Please forgive me my sins... a confession
I did work for PC Servicecall on their helplines.
I'm not exactly an idiot (although the odd lapse in common sense isn't unheard of) and I did go in with the best of intentions and to 'tide me over until I decided what I wanted to do with my life' after failing my degree (again - not a lack of knowledge really, more to do with lectures being next to a large selection of pubs).
Eventually I worked my way up to the glorious position of 'Technical Advisor' where one of my duties was covering the branch action line and dealing with queries from store staff in addition to the confused customers who in many cases did seem to have been spoonfed some utter crap to get them out of door a couple of grand lighter and weighed down by a PC that would do anything except what they wanted to do in the first place (usually selling fast PCs with almost no graphics features as a 'gaming machine').
You could sit there, cover the phone display and I swear half the time if it wasn't for the fact that store staff anounce themselves you'd be hard pressed to tell the difference between the staff and customers!
For what it is worth though when I was there I was around a group of people who did genuinely know what they were doing and care. They were only too happy to pull out all the stops and get the customer back on track doing exactly what they wanted to be doing. Sadly this did often mean reversing something one of the muppet callcentre or store staff had done that had only made things worse and I felt a customer had been royally shafted I would actually brief them on the sales of goods act, coaching them with the required wording to get the store manager to take note. Probably made me unpopular a few times but I value my self respect more than my managers opinion any day of the week.

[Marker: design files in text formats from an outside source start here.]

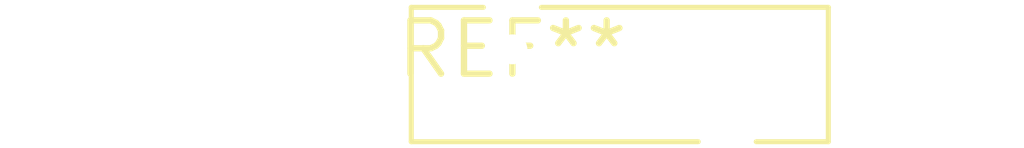
<source format=kicad_pcb>
(kicad_pcb (version 20240108) (generator pcbnew)

  (general
    (thickness 1.6)
  )

  (paper "A4")
  (layers
    (0 "F.Cu" signal)
    (31 "B.Cu" signal)
    (32 "B.Adhes" user "B.Adhesive")
    (33 "F.Adhes" user "F.Adhesive")
    (34 "B.Paste" user)
    (35 "F.Paste" user)
    (36 "B.SilkS" user "B.Silkscreen")
    (37 "F.SilkS" user "F.Silkscreen")
    (38 "B.Mask" user)
    (39 "F.Mask" user)
    (40 "Dwgs.User" user "User.Drawings")
    (41 "Cmts.User" user "User.Comments")
    (42 "Eco1.User" user "User.Eco1")
    (43 "Eco2.User" user "User.Eco2")
    (44 "Edge.Cuts" user)
    (45 "Margin" user)
    (46 "B.CrtYd" user "B.Courtyard")
    (47 "F.CrtYd" user "F.Courtyard")
    (48 "B.Fab" user)
    (49 "F.Fab" user)
    (50 "User.1" user)
    (51 "User.2" user)
    (52 "User.3" user)
    (53 "User.4" user)
    (54 "User.5" user)
    (55 "User.6" user)
    (56 "User.7" user)
    (57 "User.8" user)
    (58 "User.9" user)
  )

  (setup
    (pad_to_mask_clearance 0)
    (pcbplotparams
      (layerselection 0x00010fc_ffffffff)
      (plot_on_all_layers_selection 0x0000000_00000000)
      (disableapertmacros false)
      (usegerberextensions false)
      (usegerberattributes false)
      (usegerberadvancedattributes false)
      (creategerberjobfile false)
      (dashed_line_dash_ratio 12.000000)
      (dashed_line_gap_ratio 3.000000)
      (svgprecision 4)
      (plotframeref false)
      (viasonmask false)
      (mode 1)
      (useauxorigin false)
      (hpglpennumber 1)
      (hpglpenspeed 20)
      (hpglpendiameter 15.000000)
      (dxfpolygonmode false)
      (dxfimperialunits false)
      (dxfusepcbnewfont false)
      (psnegative false)
      (psa4output false)
      (plotreference false)
      (plotvalue false)
      (plotinvisibletext false)
      (sketchpadsonfab false)
      (subtractmaskfromsilk false)
      (outputformat 1)
      (mirror false)
      (drillshape 1)
      (scaleselection 1)
      (outputdirectory "")
    )
  )

  (net 0 "")

  (footprint "Fuse_Bourns_MF-RHT100" (layer "F.Cu") (at 0 0))

)

</source>
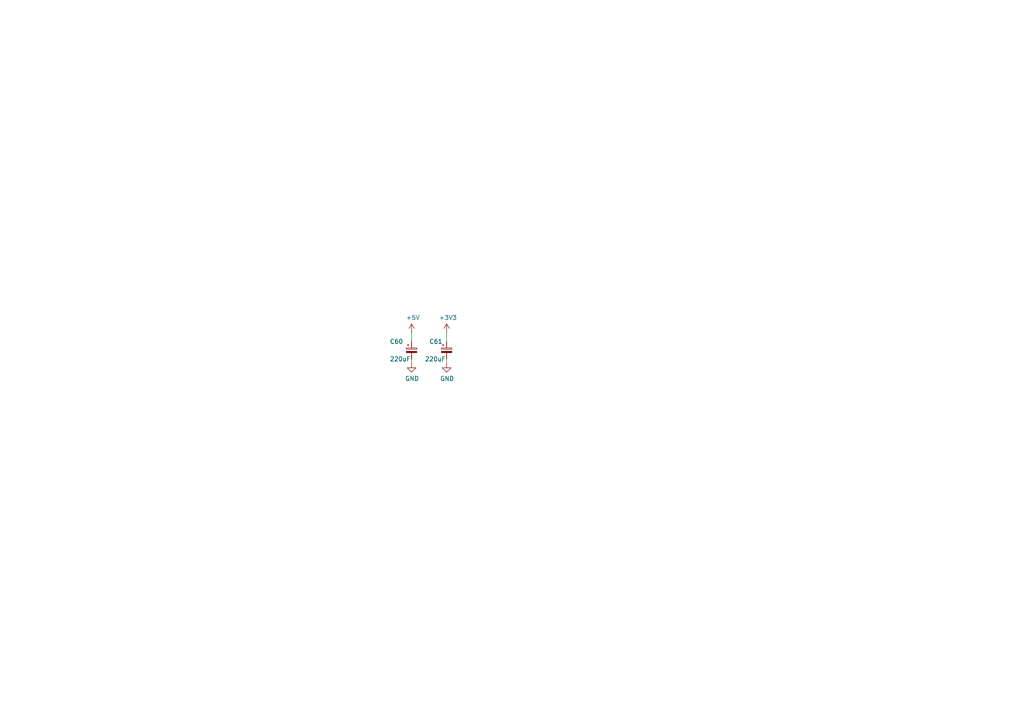
<source format=kicad_sch>
(kicad_sch (version 20230121) (generator eeschema)

  (uuid 58518ef0-9375-45b7-b518-1100f14f6963)

  (paper "A4")

  (title_block
    (title "MAX80")
    (date "2021-02-22")
    (rev "0.01")
    (company "Peter o Per")
  )

  


  (wire (pts (xy 119.38 96.52) (xy 119.38 99.06))
    (stroke (width 0) (type default))
    (uuid 1d3dd843-278a-491c-aee7-c4ca56549357)
  )
  (wire (pts (xy 119.38 104.14) (xy 119.38 105.41))
    (stroke (width 0) (type default))
    (uuid 741e6598-04b9-4005-a079-9081c23103ab)
  )
  (wire (pts (xy 129.54 96.52) (xy 129.54 99.06))
    (stroke (width 0) (type default))
    (uuid 742f6656-c86d-41c0-937e-ef6ded3bd482)
  )
  (wire (pts (xy 129.54 104.14) (xy 129.54 105.41))
    (stroke (width 0) (type default))
    (uuid b2ecb88a-4c09-46d5-b24a-de38dbb48f75)
  )

  (symbol (lib_id "Device:CP_Small") (at 129.54 101.6 0) (unit 1)
    (in_bom yes) (on_board yes) (dnp no)
    (uuid 00000000-0000-0000-0000-0000602a7e22)
    (property "Reference" "C61" (at 124.46 99.06 0)
      (effects (font (size 1.27 1.27)) (justify left))
    )
    (property "Value" "220uF" (at 123.19 104.14 0)
      (effects (font (size 1.27 1.27)) (justify left))
    )
    (property "Footprint" "Capacitor_SMD:CP_Elec_6.3x7.7" (at 129.54 101.6 0)
      (effects (font (size 1.27 1.27)) hide)
    )
    (property "Datasheet" "~" (at 129.54 101.6 0)
      (effects (font (size 1.27 1.27)) hide)
    )
    (property "LCSC" "C127327" (at 129.54 101.6 0)
      (effects (font (size 1.27 1.27)) hide)
    )
    (pin "1" (uuid 1b4be093-1a7b-4454-8070-4dd739e51e0d))
    (pin "2" (uuid 8a37a2ac-9063-4f9f-8082-a7cf43d90bfd))
    (instances
      (project "max80"
        (path "/6d7ff8c0-8a2a-4636-844f-c7210ff3e6f2/00000000-0000-0000-0000-00006013a59c"
          (reference "C61") (unit 1)
        )
      )
    )
  )

  (symbol (lib_id "Device:CP_Small") (at 119.38 101.6 0) (unit 1)
    (in_bom yes) (on_board yes) (dnp no)
    (uuid 00000000-0000-0000-0000-0000602a83a7)
    (property "Reference" "C60" (at 113.03 99.06 0)
      (effects (font (size 1.27 1.27)) (justify left))
    )
    (property "Value" "220uF" (at 113.03 104.14 0)
      (effects (font (size 1.27 1.27)) (justify left))
    )
    (property "Footprint" "Capacitor_SMD:CP_Elec_6.3x7.7" (at 119.38 101.6 0)
      (effects (font (size 1.27 1.27)) hide)
    )
    (property "Datasheet" "~" (at 119.38 101.6 0)
      (effects (font (size 1.27 1.27)) hide)
    )
    (property "LCSC" "C127327" (at 119.38 101.6 0)
      (effects (font (size 1.27 1.27)) hide)
    )
    (pin "1" (uuid 476016a1-85a2-490a-9e22-631280b45f0e))
    (pin "2" (uuid fbc5bfad-105f-41f4-afe7-005c43564954))
    (instances
      (project "max80"
        (path "/6d7ff8c0-8a2a-4636-844f-c7210ff3e6f2/00000000-0000-0000-0000-00006013a59c"
          (reference "C60") (unit 1)
        )
      )
    )
  )

  (symbol (lib_id "power:+5V") (at 119.38 96.52 0) (unit 1)
    (in_bom yes) (on_board yes) (dnp no)
    (uuid 00000000-0000-0000-0000-00006169afb4)
    (property "Reference" "#PWR0103" (at 119.38 100.33 0)
      (effects (font (size 1.27 1.27)) hide)
    )
    (property "Value" "+5V" (at 119.761 92.1258 0)
      (effects (font (size 1.27 1.27)))
    )
    (property "Footprint" "" (at 119.38 96.52 0)
      (effects (font (size 1.27 1.27)) hide)
    )
    (property "Datasheet" "" (at 119.38 96.52 0)
      (effects (font (size 1.27 1.27)) hide)
    )
    (pin "1" (uuid 68088798-20ff-4f22-bf25-f788547d7ede))
    (instances
      (project "max80"
        (path "/6d7ff8c0-8a2a-4636-844f-c7210ff3e6f2/00000000-0000-0000-0000-00006013a59c"
          (reference "#PWR0103") (unit 1)
        )
      )
    )
  )

  (symbol (lib_id "power:GND") (at 119.38 105.41 0) (unit 1)
    (in_bom yes) (on_board yes) (dnp no)
    (uuid 00000000-0000-0000-0000-00006169b768)
    (property "Reference" "#PWR0104" (at 119.38 111.76 0)
      (effects (font (size 1.27 1.27)) hide)
    )
    (property "Value" "GND" (at 119.507 109.8042 0)
      (effects (font (size 1.27 1.27)))
    )
    (property "Footprint" "" (at 119.38 105.41 0)
      (effects (font (size 1.27 1.27)) hide)
    )
    (property "Datasheet" "" (at 119.38 105.41 0)
      (effects (font (size 1.27 1.27)) hide)
    )
    (pin "1" (uuid 1a3908e6-1e81-477c-b81d-11898b35bbc6))
    (instances
      (project "max80"
        (path "/6d7ff8c0-8a2a-4636-844f-c7210ff3e6f2/00000000-0000-0000-0000-00006013a59c"
          (reference "#PWR0104") (unit 1)
        )
      )
    )
  )

  (symbol (lib_id "power:+3V3") (at 129.54 96.52 0) (unit 1)
    (in_bom yes) (on_board yes) (dnp no)
    (uuid 00000000-0000-0000-0000-00006169d635)
    (property "Reference" "#PWR0105" (at 129.54 100.33 0)
      (effects (font (size 1.27 1.27)) hide)
    )
    (property "Value" "+3V3" (at 129.921 92.1258 0)
      (effects (font (size 1.27 1.27)))
    )
    (property "Footprint" "" (at 129.54 96.52 0)
      (effects (font (size 1.27 1.27)) hide)
    )
    (property "Datasheet" "" (at 129.54 96.52 0)
      (effects (font (size 1.27 1.27)) hide)
    )
    (pin "1" (uuid 8afd9c35-4e4d-476d-9e26-4a9f78600246))
    (instances
      (project "max80"
        (path "/6d7ff8c0-8a2a-4636-844f-c7210ff3e6f2/00000000-0000-0000-0000-00006013a59c"
          (reference "#PWR0105") (unit 1)
        )
      )
    )
  )

  (symbol (lib_id "power:GND") (at 129.54 105.41 0) (unit 1)
    (in_bom yes) (on_board yes) (dnp no)
    (uuid 00000000-0000-0000-0000-00006169ddf6)
    (property "Reference" "#PWR0159" (at 129.54 111.76 0)
      (effects (font (size 1.27 1.27)) hide)
    )
    (property "Value" "GND" (at 129.667 109.8042 0)
      (effects (font (size 1.27 1.27)))
    )
    (property "Footprint" "" (at 129.54 105.41 0)
      (effects (font (size 1.27 1.27)) hide)
    )
    (property "Datasheet" "" (at 129.54 105.41 0)
      (effects (font (size 1.27 1.27)) hide)
    )
    (pin "1" (uuid f467e92c-cfec-45d6-9135-43909aa23e31))
    (instances
      (project "max80"
        (path "/6d7ff8c0-8a2a-4636-844f-c7210ff3e6f2/00000000-0000-0000-0000-00006013a59c"
          (reference "#PWR0159") (unit 1)
        )
      )
    )
  )
)

</source>
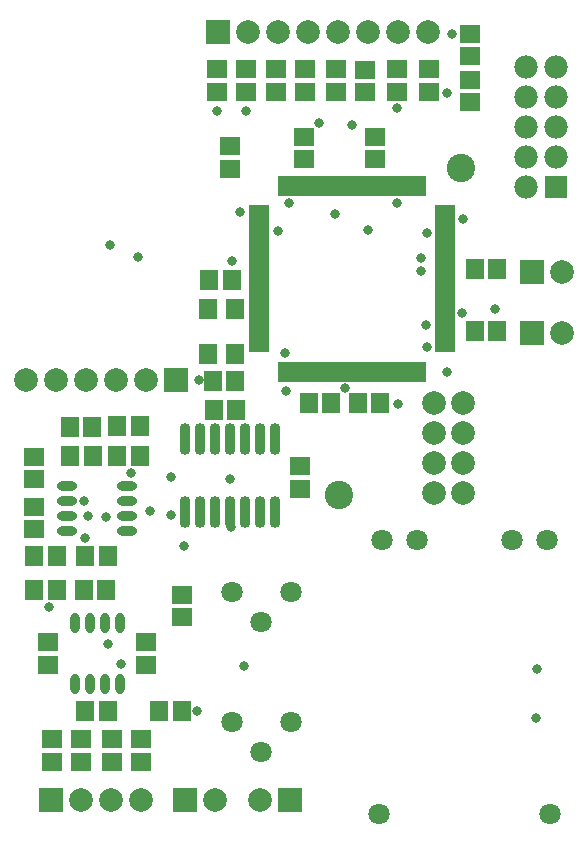
<source format=gts>
%FSLAX25Y25*%
%MOIN*%
G70*
G01*
G75*
G04 Layer_Color=8388736*
%ADD10O,0.02756X0.09843*%
%ADD11R,0.05118X0.05906*%
%ADD12R,0.05906X0.05118*%
%ADD13R,0.05118X0.06299*%
%ADD14R,0.05906X0.01063*%
%ADD15R,0.01063X0.05906*%
%ADD16O,0.05906X0.02362*%
%ADD17O,0.02362X0.05906*%
%ADD18C,0.04000*%
%ADD19C,0.01000*%
%ADD20C,0.02000*%
%ADD21C,0.03000*%
%ADD22C,0.06299*%
%ADD23R,0.07000X0.07000*%
%ADD24C,0.07000*%
%ADD25C,0.07087*%
%ADD26R,0.07087X0.07087*%
%ADD27C,0.08661*%
%ADD28C,0.02400*%
%ADD29R,0.12598X0.08268*%
%ADD30R,0.03543X0.08268*%
%ADD31C,0.01500*%
%ADD32C,0.00984*%
%ADD33C,0.02362*%
%ADD34C,0.00787*%
%ADD35C,0.00500*%
%ADD36C,0.00055*%
%ADD37C,0.00073*%
%ADD38C,0.00614*%
%ADD39C,0.00400*%
%ADD40O,0.03556X0.10642*%
%ADD41R,0.05918X0.06706*%
%ADD42R,0.06706X0.05918*%
%ADD43R,0.05918X0.07099*%
%ADD44R,0.06706X0.01863*%
%ADD45R,0.01863X0.06706*%
%ADD46O,0.06706X0.03162*%
%ADD47O,0.03162X0.06706*%
%ADD48C,0.07099*%
%ADD49R,0.07800X0.07800*%
%ADD50C,0.07800*%
%ADD51C,0.07887*%
%ADD52R,0.07887X0.07887*%
%ADD53C,0.09461*%
%ADD54C,0.03200*%
D40*
X59508Y107579D02*
D03*
X64508D02*
D03*
X69508D02*
D03*
X74508D02*
D03*
X79508D02*
D03*
X84508D02*
D03*
X89508D02*
D03*
X59508Y131988D02*
D03*
X64508D02*
D03*
X69508D02*
D03*
X74508D02*
D03*
X79508D02*
D03*
X84508D02*
D03*
X89508D02*
D03*
D41*
X100787Y143898D02*
D03*
X108268D02*
D03*
X44390Y126279D02*
D03*
X36909D02*
D03*
X16831Y81791D02*
D03*
X9350D02*
D03*
X28740Y126279D02*
D03*
X21260D02*
D03*
X117224Y143898D02*
D03*
X124705D02*
D03*
X67618Y185138D02*
D03*
X75098D02*
D03*
X68898Y151378D02*
D03*
X76378D02*
D03*
X163583Y168110D02*
D03*
X156102D02*
D03*
X156201Y188583D02*
D03*
X163681D02*
D03*
X26280Y93209D02*
D03*
X33760D02*
D03*
X44390Y136516D02*
D03*
X36909D02*
D03*
X33366Y81791D02*
D03*
X25886D02*
D03*
X16831Y93209D02*
D03*
X9350D02*
D03*
X21161Y136122D02*
D03*
X28642D02*
D03*
X69095Y141732D02*
D03*
X76575D02*
D03*
X26280Y41240D02*
D03*
X33760D02*
D03*
X58465Y41339D02*
D03*
X50984D02*
D03*
D42*
X9350Y102067D02*
D03*
Y109547D02*
D03*
X24902Y31988D02*
D03*
Y24508D02*
D03*
X35138D02*
D03*
Y31988D02*
D03*
X99213Y232874D02*
D03*
Y225394D02*
D03*
X122835D02*
D03*
Y232874D02*
D03*
X130118Y255315D02*
D03*
Y247835D02*
D03*
X79921D02*
D03*
Y255315D02*
D03*
X70079D02*
D03*
Y247835D02*
D03*
X46457Y64370D02*
D03*
Y56890D02*
D03*
X9350Y126083D02*
D03*
Y118602D02*
D03*
X15059Y31988D02*
D03*
Y24508D02*
D03*
X98032Y122933D02*
D03*
Y115453D02*
D03*
X44980Y31988D02*
D03*
Y24508D02*
D03*
X58661Y72638D02*
D03*
Y80118D02*
D03*
X154429Y244291D02*
D03*
Y251772D02*
D03*
X140945Y247835D02*
D03*
Y255315D02*
D03*
X119685Y255118D02*
D03*
Y247638D02*
D03*
X109843Y247835D02*
D03*
Y255315D02*
D03*
X99606D02*
D03*
Y247835D02*
D03*
X89764D02*
D03*
Y255315D02*
D03*
X74508Y229626D02*
D03*
Y222146D02*
D03*
X13878Y56791D02*
D03*
Y64272D02*
D03*
X154429Y259646D02*
D03*
Y267126D02*
D03*
D43*
X67224Y175295D02*
D03*
X76279Y160335D02*
D03*
X67224D02*
D03*
X76279Y175295D02*
D03*
D44*
X84153Y169783D02*
D03*
X146161Y187500D02*
D03*
X84153Y163878D02*
D03*
X146161Y175689D02*
D03*
Y179626D02*
D03*
Y173721D02*
D03*
Y209154D02*
D03*
Y207185D02*
D03*
Y205217D02*
D03*
Y201279D02*
D03*
Y199311D02*
D03*
Y197343D02*
D03*
Y195374D02*
D03*
Y193405D02*
D03*
Y191437D02*
D03*
Y189469D02*
D03*
Y185531D02*
D03*
Y183563D02*
D03*
Y177657D02*
D03*
Y171752D02*
D03*
Y167815D02*
D03*
Y163878D02*
D03*
X84153Y161909D02*
D03*
Y165847D02*
D03*
Y167815D02*
D03*
Y171752D02*
D03*
Y173721D02*
D03*
Y175689D02*
D03*
Y177657D02*
D03*
Y179626D02*
D03*
Y181595D02*
D03*
Y183563D02*
D03*
Y185531D02*
D03*
Y187500D02*
D03*
Y189469D02*
D03*
Y191437D02*
D03*
Y193405D02*
D03*
Y195374D02*
D03*
Y201279D02*
D03*
Y203248D02*
D03*
Y205217D02*
D03*
Y207185D02*
D03*
Y209154D02*
D03*
X146161Y169783D02*
D03*
Y203248D02*
D03*
Y181595D02*
D03*
X84153Y199311D02*
D03*
Y197343D02*
D03*
X146161Y161909D02*
D03*
Y165847D02*
D03*
D45*
X97441Y154528D02*
D03*
X99410D02*
D03*
X132874D02*
D03*
X130905D02*
D03*
X95472Y216535D02*
D03*
X93504D02*
D03*
X128937Y154528D02*
D03*
X91535Y216535D02*
D03*
X99410D02*
D03*
X101378D02*
D03*
X103347D02*
D03*
X105315D02*
D03*
X107283D02*
D03*
X109252D02*
D03*
X111221D02*
D03*
X113189D02*
D03*
X115157D02*
D03*
X117126D02*
D03*
X119095D02*
D03*
X121063D02*
D03*
X123031D02*
D03*
X126969D02*
D03*
X128937D02*
D03*
X132874D02*
D03*
X134843D02*
D03*
X136811D02*
D03*
X138779D02*
D03*
Y154528D02*
D03*
X136811D02*
D03*
X134843D02*
D03*
X126969D02*
D03*
X125000D02*
D03*
X123031D02*
D03*
X119095D02*
D03*
X117126D02*
D03*
X115157D02*
D03*
X113189D02*
D03*
X111221D02*
D03*
X109252D02*
D03*
X107283D02*
D03*
X105315D02*
D03*
X103347D02*
D03*
X95473D02*
D03*
X93504D02*
D03*
X91535D02*
D03*
X97441Y216535D02*
D03*
X101378Y154528D02*
D03*
X121063D02*
D03*
X125000Y216535D02*
D03*
X130905D02*
D03*
D46*
X20079Y116555D02*
D03*
Y111555D02*
D03*
Y106555D02*
D03*
Y101555D02*
D03*
X40157Y116555D02*
D03*
Y111555D02*
D03*
Y106555D02*
D03*
Y101555D02*
D03*
D47*
X22913Y50492D02*
D03*
X27913D02*
D03*
X32913D02*
D03*
X37913D02*
D03*
X22913Y70571D02*
D03*
X27913D02*
D03*
X32913D02*
D03*
X37913D02*
D03*
D48*
X168504Y98524D02*
D03*
X137008D02*
D03*
X125197D02*
D03*
X180315D02*
D03*
X124213Y6988D02*
D03*
X181299D02*
D03*
X75197Y37598D02*
D03*
X94882D02*
D03*
X85039Y27756D02*
D03*
X75197Y80905D02*
D03*
X94882D02*
D03*
X85039Y71063D02*
D03*
D49*
X183071Y216220D02*
D03*
D50*
X173071D02*
D03*
X183071Y226220D02*
D03*
X173071D02*
D03*
X183071Y236221D02*
D03*
X173071D02*
D03*
X183071Y246220D02*
D03*
X173071D02*
D03*
X183071Y256221D02*
D03*
X173071D02*
D03*
D51*
X16496Y151575D02*
D03*
X46496D02*
D03*
X36496D02*
D03*
X26496D02*
D03*
X6496D02*
D03*
X84665Y11713D02*
D03*
X69567D02*
D03*
X24724Y11811D02*
D03*
X34724D02*
D03*
X44724D02*
D03*
X185118Y187795D02*
D03*
X185315Y167323D02*
D03*
X152362Y114173D02*
D03*
Y124173D02*
D03*
Y134173D02*
D03*
Y144173D02*
D03*
X142520Y114173D02*
D03*
Y124173D02*
D03*
Y134173D02*
D03*
Y144173D02*
D03*
X80512Y267717D02*
D03*
X90512D02*
D03*
X100512D02*
D03*
X110512D02*
D03*
X120512D02*
D03*
X130512D02*
D03*
X140512D02*
D03*
D52*
X56496Y151575D02*
D03*
X94665Y11713D02*
D03*
X59567D02*
D03*
X14724Y11811D02*
D03*
X175118Y187795D02*
D03*
X175315Y167323D02*
D03*
X70512Y267717D02*
D03*
D53*
X111024Y113386D02*
D03*
X151575Y222441D02*
D03*
D54*
X162894Y175394D02*
D03*
X54806Y119291D02*
D03*
X27165Y106299D02*
D03*
X146850Y154528D02*
D03*
X33071Y105905D02*
D03*
X25984Y111417D02*
D03*
X148425Y266929D02*
D03*
X70177Y241240D02*
D03*
X80020D02*
D03*
X26378Y99114D02*
D03*
X47835Y108071D02*
D03*
X74508Y118799D02*
D03*
X41437Y120768D02*
D03*
X33760Y63681D02*
D03*
X14370Y75984D02*
D03*
X138189Y188189D02*
D03*
Y192520D02*
D03*
X139764Y170079D02*
D03*
X140059Y200886D02*
D03*
X34547Y196752D02*
D03*
X43898Y192815D02*
D03*
X93307Y148031D02*
D03*
X92716Y160728D02*
D03*
X77854Y207776D02*
D03*
X109646Y207185D02*
D03*
X120571Y201575D02*
D03*
X94193Y210630D02*
D03*
X90453Y201279D02*
D03*
X130610Y143602D02*
D03*
X140157Y162598D02*
D03*
X146850Y247244D02*
D03*
X130315Y242520D02*
D03*
X104331Y237402D02*
D03*
X115354Y236614D02*
D03*
X130315Y210630D02*
D03*
X64173Y151575D02*
D03*
X75197Y191339D02*
D03*
X112992Y149016D02*
D03*
X152362Y205512D02*
D03*
X151969Y174016D02*
D03*
X63583Y41339D02*
D03*
X54724Y106693D02*
D03*
X79134Y56299D02*
D03*
X74803Y102756D02*
D03*
X59055Y96457D02*
D03*
X38189Y57087D02*
D03*
X176575Y39173D02*
D03*
X176870Y55512D02*
D03*
M02*

</source>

But alas the targets went up and up, catheta* (sorry - capita) took over and customers were getting a rougher ride as time went by due to some decsions which could only be described as 'really bloody stupid' by people on the shop floor, managers only knew how to scream variations of 'work faster or else!' in order to meet targets and apathy ran rampant everywhere.
Apart from the people who saw the writing on the wall who promptly buggered off in the summer exodus of 2006. And by christ I'm glad to say I'm one of them!
I'm finishing up a software engineering degree now and there's no way in hell I'm going to give up or be tempted into slacking off this time because I know where I'm going to end up if I don't succeed. I'm going to end up a tech guy.
If that doesn't motivate me nothing will.
*Always thought this was a more appropriate name for the company seeing as they seem to excel at taking the piss.